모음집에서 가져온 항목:
******

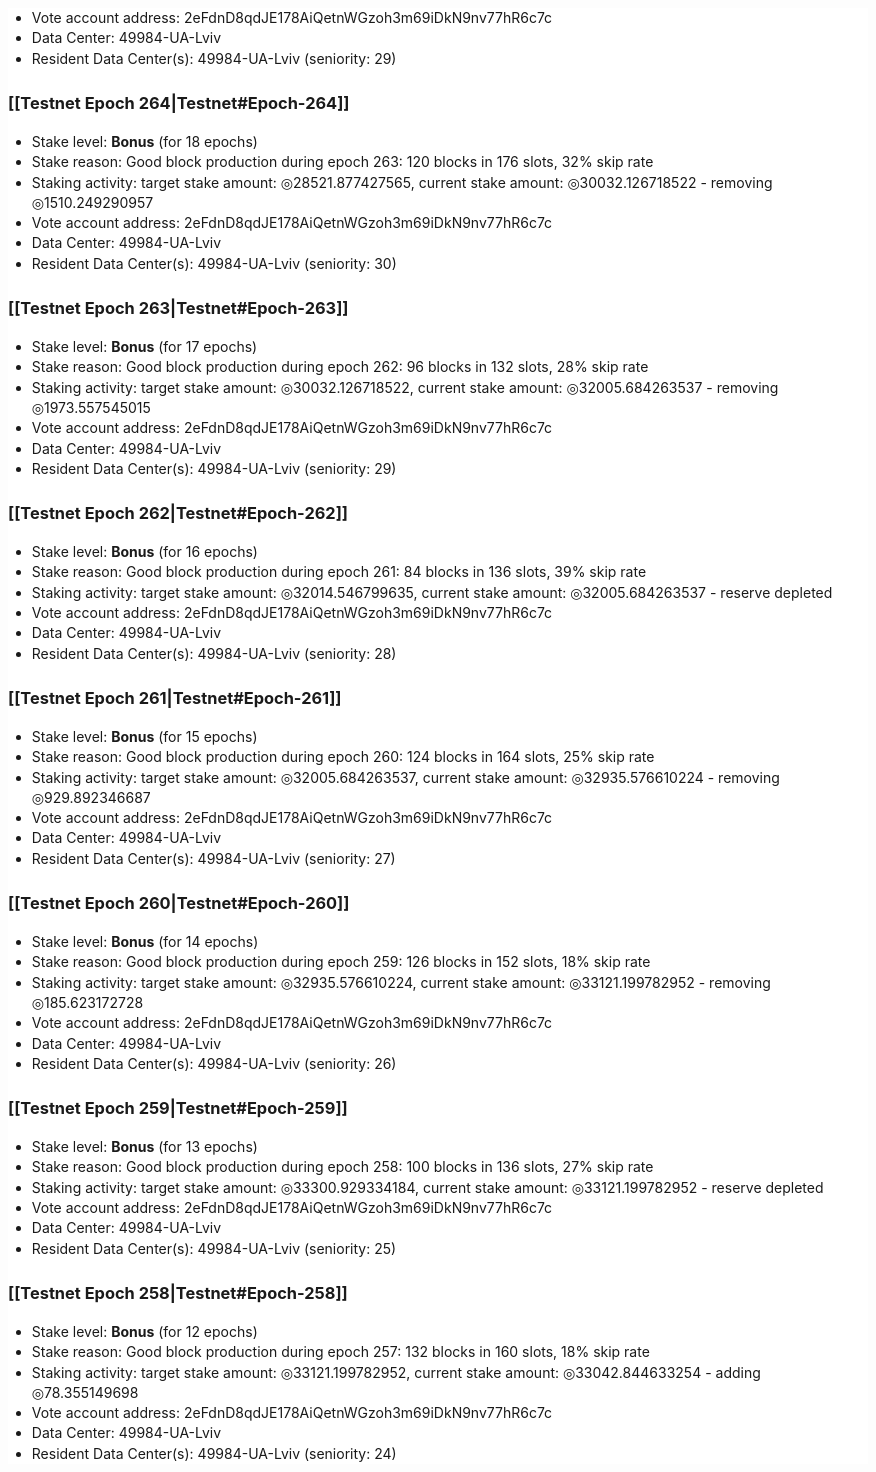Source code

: * Vote account address: 2eFdnD8qdJE178AiQetnWGzoh3m69iDkN9nv77hR6c7c
* Data Center: 49984-UA-Lviv
* Resident Data Center(s): 49984-UA-Lviv (seniority: 29)
### [[Testnet Epoch 264|Testnet#Epoch-264]]
* Stake level: **Bonus** (for 18 epochs)
* Stake reason: Good block production during epoch 263: 120 blocks in 176 slots, 32% skip rate
* Staking activity: target stake amount: ◎28521.877427565, current stake amount: ◎30032.126718522 - removing ◎1510.249290957
* Vote account address: 2eFdnD8qdJE178AiQetnWGzoh3m69iDkN9nv77hR6c7c
* Data Center: 49984-UA-Lviv
* Resident Data Center(s): 49984-UA-Lviv (seniority: 30)
### [[Testnet Epoch 263|Testnet#Epoch-263]]
* Stake level: **Bonus** (for 17 epochs)
* Stake reason: Good block production during epoch 262: 96 blocks in 132 slots, 28% skip rate
* Staking activity: target stake amount: ◎30032.126718522, current stake amount: ◎32005.684263537 - removing ◎1973.557545015
* Vote account address: 2eFdnD8qdJE178AiQetnWGzoh3m69iDkN9nv77hR6c7c
* Data Center: 49984-UA-Lviv
* Resident Data Center(s): 49984-UA-Lviv (seniority: 29)
### [[Testnet Epoch 262|Testnet#Epoch-262]]
* Stake level: **Bonus** (for 16 epochs)
* Stake reason: Good block production during epoch 261: 84 blocks in 136 slots, 39% skip rate
* Staking activity: target stake amount: ◎32014.546799635, current stake amount: ◎32005.684263537 - reserve depleted
* Vote account address: 2eFdnD8qdJE178AiQetnWGzoh3m69iDkN9nv77hR6c7c
* Data Center: 49984-UA-Lviv
* Resident Data Center(s): 49984-UA-Lviv (seniority: 28)
### [[Testnet Epoch 261|Testnet#Epoch-261]]
* Stake level: **Bonus** (for 15 epochs)
* Stake reason: Good block production during epoch 260: 124 blocks in 164 slots, 25% skip rate
* Staking activity: target stake amount: ◎32005.684263537, current stake amount: ◎32935.576610224 - removing ◎929.892346687
* Vote account address: 2eFdnD8qdJE178AiQetnWGzoh3m69iDkN9nv77hR6c7c
* Data Center: 49984-UA-Lviv
* Resident Data Center(s): 49984-UA-Lviv (seniority: 27)
### [[Testnet Epoch 260|Testnet#Epoch-260]]
* Stake level: **Bonus** (for 14 epochs)
* Stake reason: Good block production during epoch 259: 126 blocks in 152 slots, 18% skip rate
* Staking activity: target stake amount: ◎32935.576610224, current stake amount: ◎33121.199782952 - removing ◎185.623172728
* Vote account address: 2eFdnD8qdJE178AiQetnWGzoh3m69iDkN9nv77hR6c7c
* Data Center: 49984-UA-Lviv
* Resident Data Center(s): 49984-UA-Lviv (seniority: 26)
### [[Testnet Epoch 259|Testnet#Epoch-259]]
* Stake level: **Bonus** (for 13 epochs)
* Stake reason: Good block production during epoch 258: 100 blocks in 136 slots, 27% skip rate
* Staking activity: target stake amount: ◎33300.929334184, current stake amount: ◎33121.199782952 - reserve depleted
* Vote account address: 2eFdnD8qdJE178AiQetnWGzoh3m69iDkN9nv77hR6c7c
* Data Center: 49984-UA-Lviv
* Resident Data Center(s): 49984-UA-Lviv (seniority: 25)
### [[Testnet Epoch 258|Testnet#Epoch-258]]
* Stake level: **Bonus** (for 12 epochs)
* Stake reason: Good block production during epoch 257: 132 blocks in 160 slots, 18% skip rate
* Staking activity: target stake amount: ◎33121.199782952, current stake amount: ◎33042.844633254 - adding ◎78.355149698
* Vote account address: 2eFdnD8qdJE178AiQetnWGzoh3m69iDkN9nv77hR6c7c
* Data Center: 49984-UA-Lviv
* Resident Data Center(s): 49984-UA-Lviv (seniority: 24)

******

• 수행할 과제: 위 자료에서 "during"라는 문자열이 들어 있는 줄은 모두 몇 개인지 수만 쓰시오. 대소문자를 구별하여 센다.

• 연습 문제 정답: 7